The sun really was quite warm. The éclair really was quite delicious.

She parked the car and peeled off her sweater as she got out of the car and walked up the driveway to knock on Lyn’s door; she listened for the sound of Maddie’s footsteps pattering excitedly down the hallway, about to catapult herself into Cat’s arms.

Maybe it wasn’t that hard to be happy.

Maybe tomorrow morning, she would walk into Graham Hollingdale’s office and hand him a letter of resignation, launch herself free, and see what happened.

Maybe she’d sell the unit.

Fuck it, maybe she’d even get her hair cut.

Steady on, girl, said sideline Cat.

Maybe it wasn’t giving in. Maybe it was fighting back.

Approximately two hours later Cat came back out to her car. She put on her seat belt, and turned the keys in the ignition.

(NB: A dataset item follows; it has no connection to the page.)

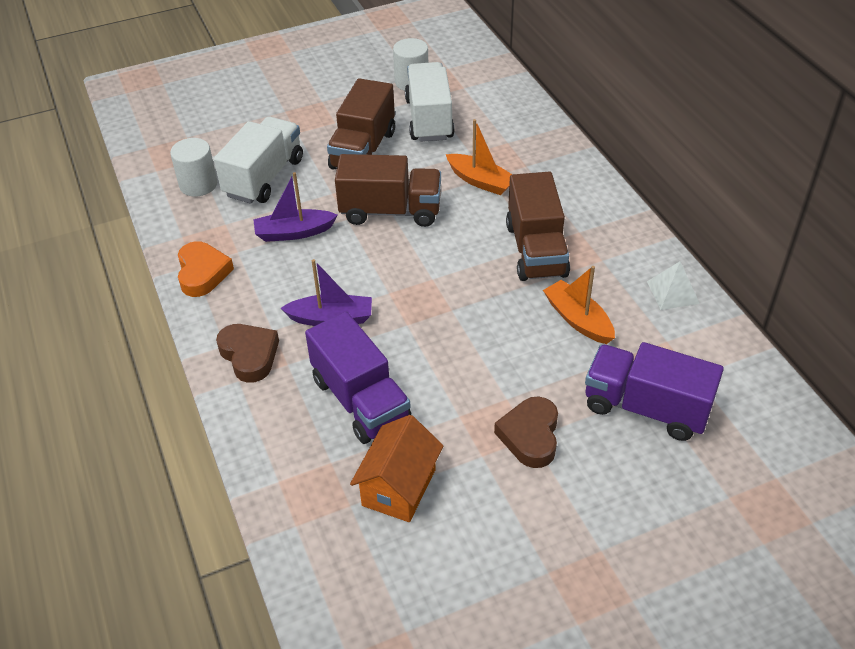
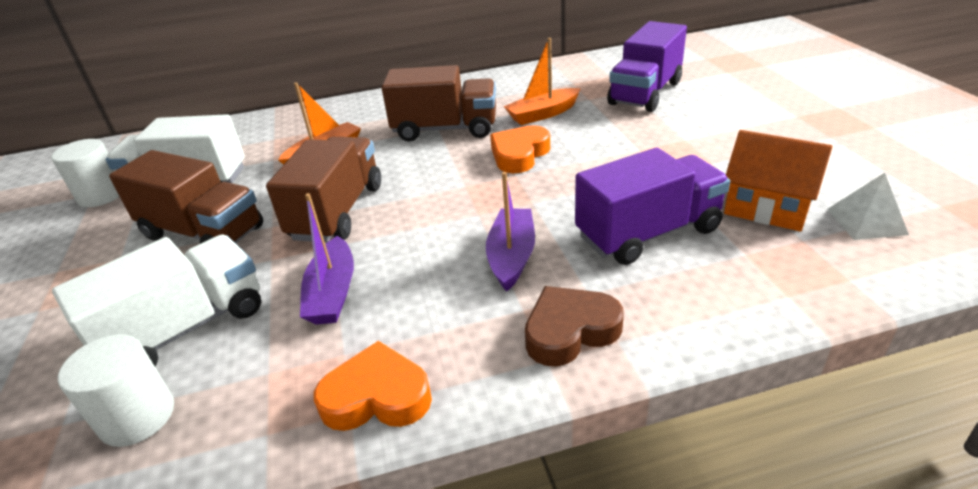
camera: 80 degrees left, 10 degrees down
white truck [214,117,303,204] -> white truck turned 105 degrees clockwise [52,234,261,366]
brown heart [494,397,558,468] -> none
white pyramid [647,262,700,310] -> white pyramid moved to [827,173,909,240]
none -> orange heart [490,125,550,173]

There were goose bumps of possibility on her arms. Her fingers danced a celebratory jig on the steering wheel.

CHAPTER 27

Hank was about to arrive, and Lyn went into Kara’s bedroom to ask her whether her new shirt looked better buttoned or unbuttoned with a camisole underneath. One of Lyn’s new goals was to ask the people in her life for help more often (“Make at least two requests per week, whether needed or not”). So far, it was working surprisingly well. Everyone was so pleased to be asked (her mother-in-law almost cried with joy when Lyn asked her to bring a dessert to dinner), and occasionally their help actually was somewhat helpful.